== Supplied data ==

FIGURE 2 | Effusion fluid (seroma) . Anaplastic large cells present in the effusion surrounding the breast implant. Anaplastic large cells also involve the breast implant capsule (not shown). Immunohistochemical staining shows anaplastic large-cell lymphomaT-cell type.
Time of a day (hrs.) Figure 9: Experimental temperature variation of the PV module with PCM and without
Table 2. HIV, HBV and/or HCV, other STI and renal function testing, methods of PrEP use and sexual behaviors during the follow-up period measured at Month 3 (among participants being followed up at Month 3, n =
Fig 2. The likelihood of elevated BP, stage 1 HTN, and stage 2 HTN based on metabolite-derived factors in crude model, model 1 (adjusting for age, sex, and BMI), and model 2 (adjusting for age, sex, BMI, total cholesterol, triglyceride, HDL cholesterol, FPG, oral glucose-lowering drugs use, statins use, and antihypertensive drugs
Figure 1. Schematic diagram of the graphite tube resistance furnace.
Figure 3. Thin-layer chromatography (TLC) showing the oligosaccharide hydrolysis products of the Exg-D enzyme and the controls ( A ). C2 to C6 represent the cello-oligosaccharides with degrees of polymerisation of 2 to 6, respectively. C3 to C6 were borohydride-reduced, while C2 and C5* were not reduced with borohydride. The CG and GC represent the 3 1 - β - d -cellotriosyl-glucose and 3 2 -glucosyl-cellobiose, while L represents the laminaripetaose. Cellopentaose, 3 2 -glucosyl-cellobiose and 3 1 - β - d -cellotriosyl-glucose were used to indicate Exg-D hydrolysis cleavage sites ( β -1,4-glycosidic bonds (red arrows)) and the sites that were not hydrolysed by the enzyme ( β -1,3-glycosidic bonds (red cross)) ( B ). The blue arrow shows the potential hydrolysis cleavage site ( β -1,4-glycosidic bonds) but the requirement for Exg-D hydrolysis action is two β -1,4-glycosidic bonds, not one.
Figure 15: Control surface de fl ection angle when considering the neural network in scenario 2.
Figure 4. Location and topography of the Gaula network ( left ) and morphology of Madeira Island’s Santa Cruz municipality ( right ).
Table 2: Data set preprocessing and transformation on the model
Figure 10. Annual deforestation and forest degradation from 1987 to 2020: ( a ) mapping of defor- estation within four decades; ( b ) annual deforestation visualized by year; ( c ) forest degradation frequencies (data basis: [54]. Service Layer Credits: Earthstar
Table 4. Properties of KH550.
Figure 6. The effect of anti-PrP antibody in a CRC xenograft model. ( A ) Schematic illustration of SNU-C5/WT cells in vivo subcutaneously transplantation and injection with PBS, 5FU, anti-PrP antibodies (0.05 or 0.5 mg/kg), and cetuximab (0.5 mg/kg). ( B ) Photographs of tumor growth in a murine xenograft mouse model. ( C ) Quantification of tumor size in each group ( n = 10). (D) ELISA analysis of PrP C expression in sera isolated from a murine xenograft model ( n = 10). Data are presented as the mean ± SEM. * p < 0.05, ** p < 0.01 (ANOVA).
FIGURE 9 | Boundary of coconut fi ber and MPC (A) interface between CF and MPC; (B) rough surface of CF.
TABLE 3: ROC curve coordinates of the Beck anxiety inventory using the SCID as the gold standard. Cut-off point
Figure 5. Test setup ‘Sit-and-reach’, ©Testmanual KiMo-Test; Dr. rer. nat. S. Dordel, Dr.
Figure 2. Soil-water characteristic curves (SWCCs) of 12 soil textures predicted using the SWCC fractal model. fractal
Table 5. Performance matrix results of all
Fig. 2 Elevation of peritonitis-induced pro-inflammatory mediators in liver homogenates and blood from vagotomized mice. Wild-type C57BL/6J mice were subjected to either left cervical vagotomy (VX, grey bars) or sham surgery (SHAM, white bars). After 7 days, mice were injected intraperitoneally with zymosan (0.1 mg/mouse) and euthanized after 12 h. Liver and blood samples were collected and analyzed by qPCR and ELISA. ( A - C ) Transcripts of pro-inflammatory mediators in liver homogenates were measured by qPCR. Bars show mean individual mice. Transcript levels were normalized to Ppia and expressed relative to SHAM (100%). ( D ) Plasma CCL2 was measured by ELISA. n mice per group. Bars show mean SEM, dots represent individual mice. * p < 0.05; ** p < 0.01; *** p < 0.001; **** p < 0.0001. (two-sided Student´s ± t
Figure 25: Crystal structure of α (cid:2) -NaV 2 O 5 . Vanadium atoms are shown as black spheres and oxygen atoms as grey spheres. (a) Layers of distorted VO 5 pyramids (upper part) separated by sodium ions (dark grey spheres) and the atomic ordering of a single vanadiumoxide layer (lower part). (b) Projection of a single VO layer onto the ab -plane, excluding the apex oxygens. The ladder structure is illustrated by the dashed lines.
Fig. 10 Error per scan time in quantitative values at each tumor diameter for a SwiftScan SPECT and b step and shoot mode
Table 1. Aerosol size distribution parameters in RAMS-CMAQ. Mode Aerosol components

== Prompt ==
Transcribe the records above exactly, beginning at the line that contains "Time of a day" and ending with the line that contains "Table 2. HIV, HBV", both included, and nothing else.

== Answer for the task ==
Time of a day (hrs.) Figure 9: Experimental temperature variation of the PV module with PCM and without
Table 2. HIV, HBV and/or HCV, other STI and renal function testing, methods of PrEP use and sexual behaviors during the follow-up period measured at Month 3 (among participants being followed up at Month 3, n =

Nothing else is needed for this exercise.